EPJ's Taylor Conant reports on WSJ's promotion of madness as an important quality in leaders during times of crisis, here.


  1. I think Charles Smith and the WSJ are right, and that you are too tough on us nutty bipolar types, Bob.

    Charles Smith's thoughtful review (scroll way down):

    The column's thesis, that bipolar types see things realistically, and not optimistically, makes sense to me. Select normal folks like you see the world differently and realistically, too. But, nutty guys like me and the autistic doctor/investor betted insanely that our worldview was correct: I put 100% of my net worth double short the S&P 500, plus more on margin, in March '07, and reaped a 3X reward in November '08. I did not hear of any 'sane' person that did that or reaped that sort of reward.

    Us nutty guys will lead the path with correct diagnoses and innovative solutions during the upcoming unrest, upheaval, and, I hope, rebirth.

  2. Anon 12:49 -
    And how does that apply to mass murder, which seems to be what "great leaders" do?

    Thanks, Ralph Raico

  3. Nice catch, Conant.

    It's true that many people who have some mental failing or even pathology end up doing well in politics.

    Not surprising, since politics is essentially pathological.

    Only the wsj would think that means we need more pathological people. Most people would figure we need less politics.

  4. Richard Nixon was not a mass murderer, though he had a dark personality.

    I would not doubt that Ron Paul has a bit of darkness, or 'uniqueness', to his personality. How else do you stay true to principals for 40 years in the face of withering public criticism and ridicule?

  5. Dr. Raico, I am reading your book as we speak, and I thoroughly enjoy it.
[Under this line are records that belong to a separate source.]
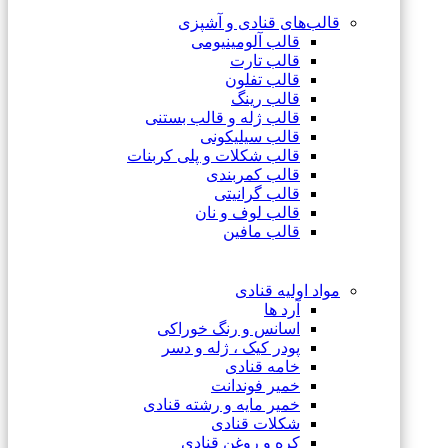
قالب‌های قنادی و آشپزی
قالب آلومینیومی
قالب تارت
قالب تفلون
قالب رینگ
قالب ژله و قالب بستنی
قالب سیلیکونی
قالب شکلات و پلی کربنات
قالب کمربندی
قالب گرانیتی
قالب لوف و نان
قالب مافین
مواد اولیه قنادی
آرد ها
اسانس و رنگ خوراکی
پودر کیک ، ژله و دسر
خامه قنادی
خمیر فوندانت
خمیر مایه و رشته قنادی
شکلات قنادی
کره و روغن قنادی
    Yep, maybe I am wrong on the WSJ article, as, upon reread, it is pushing murderous nuts for leadership. I was thinking of business leadership (having just seen a business fail under the tutelage of a mainstream thinker; the CEO now acknowledges that the 'nutty' path that I pushed as CFO three years ago may have been the right one, instead).

  6. When shills for the state are reduced to writing inane, insane, and insulting bullshit like this, then you know that the tide is turning in favor of free minds and free markets, for peaceful relations and against entangling alliances.